• [YOUR OBJECTIVE]: Starting at the first line of the data below, retype every line up to and including the one containing "LA COPERTURA DI N. 13 POSTI A TEMPO".

(Dataset records)
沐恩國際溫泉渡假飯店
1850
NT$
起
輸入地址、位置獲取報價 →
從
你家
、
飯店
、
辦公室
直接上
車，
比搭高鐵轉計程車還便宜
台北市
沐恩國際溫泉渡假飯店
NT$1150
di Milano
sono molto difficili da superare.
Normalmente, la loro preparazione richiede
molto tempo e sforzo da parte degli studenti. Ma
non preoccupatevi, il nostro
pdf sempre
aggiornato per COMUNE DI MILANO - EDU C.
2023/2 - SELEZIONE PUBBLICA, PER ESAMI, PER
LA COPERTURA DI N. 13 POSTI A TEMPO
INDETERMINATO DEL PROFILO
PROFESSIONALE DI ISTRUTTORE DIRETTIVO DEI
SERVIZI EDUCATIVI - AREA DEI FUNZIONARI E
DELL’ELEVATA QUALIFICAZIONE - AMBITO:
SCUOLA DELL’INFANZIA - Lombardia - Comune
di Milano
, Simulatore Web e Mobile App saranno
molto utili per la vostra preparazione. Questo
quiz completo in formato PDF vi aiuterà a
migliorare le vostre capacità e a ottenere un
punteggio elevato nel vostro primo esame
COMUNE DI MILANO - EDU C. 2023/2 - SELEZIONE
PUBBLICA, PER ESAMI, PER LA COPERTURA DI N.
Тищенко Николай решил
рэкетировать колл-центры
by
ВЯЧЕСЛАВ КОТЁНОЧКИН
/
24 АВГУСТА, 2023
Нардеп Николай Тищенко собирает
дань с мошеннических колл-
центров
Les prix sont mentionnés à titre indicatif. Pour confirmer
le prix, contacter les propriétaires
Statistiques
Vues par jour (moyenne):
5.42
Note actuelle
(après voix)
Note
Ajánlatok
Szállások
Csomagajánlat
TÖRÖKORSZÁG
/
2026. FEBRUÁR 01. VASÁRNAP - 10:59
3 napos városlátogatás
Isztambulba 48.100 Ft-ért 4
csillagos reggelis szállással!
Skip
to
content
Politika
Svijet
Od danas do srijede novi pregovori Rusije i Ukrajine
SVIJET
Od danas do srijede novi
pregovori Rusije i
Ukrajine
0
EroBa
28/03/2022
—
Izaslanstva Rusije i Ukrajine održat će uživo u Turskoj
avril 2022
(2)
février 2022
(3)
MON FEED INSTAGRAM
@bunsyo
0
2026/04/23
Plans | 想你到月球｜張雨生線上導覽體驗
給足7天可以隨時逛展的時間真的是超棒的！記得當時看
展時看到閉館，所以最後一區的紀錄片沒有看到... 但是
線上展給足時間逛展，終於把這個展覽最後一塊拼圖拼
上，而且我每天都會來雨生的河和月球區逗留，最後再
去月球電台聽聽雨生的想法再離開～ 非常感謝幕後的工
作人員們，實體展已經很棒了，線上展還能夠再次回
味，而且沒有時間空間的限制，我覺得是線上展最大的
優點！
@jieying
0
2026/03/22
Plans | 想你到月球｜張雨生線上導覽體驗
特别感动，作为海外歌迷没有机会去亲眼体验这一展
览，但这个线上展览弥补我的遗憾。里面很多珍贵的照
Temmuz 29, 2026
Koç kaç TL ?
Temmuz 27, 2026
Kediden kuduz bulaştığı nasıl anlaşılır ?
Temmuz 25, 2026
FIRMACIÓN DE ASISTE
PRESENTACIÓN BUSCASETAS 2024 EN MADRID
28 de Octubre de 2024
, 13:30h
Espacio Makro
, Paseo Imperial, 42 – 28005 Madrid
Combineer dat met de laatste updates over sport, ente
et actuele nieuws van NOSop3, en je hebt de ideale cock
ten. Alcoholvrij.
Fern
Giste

• [ANSWER TO THIS EXERCISE]:
沐恩國際溫泉渡假飯店
1850
NT$
起
輸入地址、位置獲取報價 →
從
你家
、
飯店
、
辦公室
直接上
車，
比搭高鐵轉計程車還便宜
台北市
沐恩國際溫泉渡假飯店
NT$1150
di Milano
sono molto difficili da superare.
Normalmente, la loro preparazione richiede
molto tempo e sforzo da parte degli studenti. Ma
non preoccupatevi, il nostro
pdf sempre
aggiornato per COMUNE DI MILANO - EDU C.
2023/2 - SELEZIONE PUBBLICA, PER ESAMI, PER
LA COPERTURA DI N. 13 POSTI A TEMPO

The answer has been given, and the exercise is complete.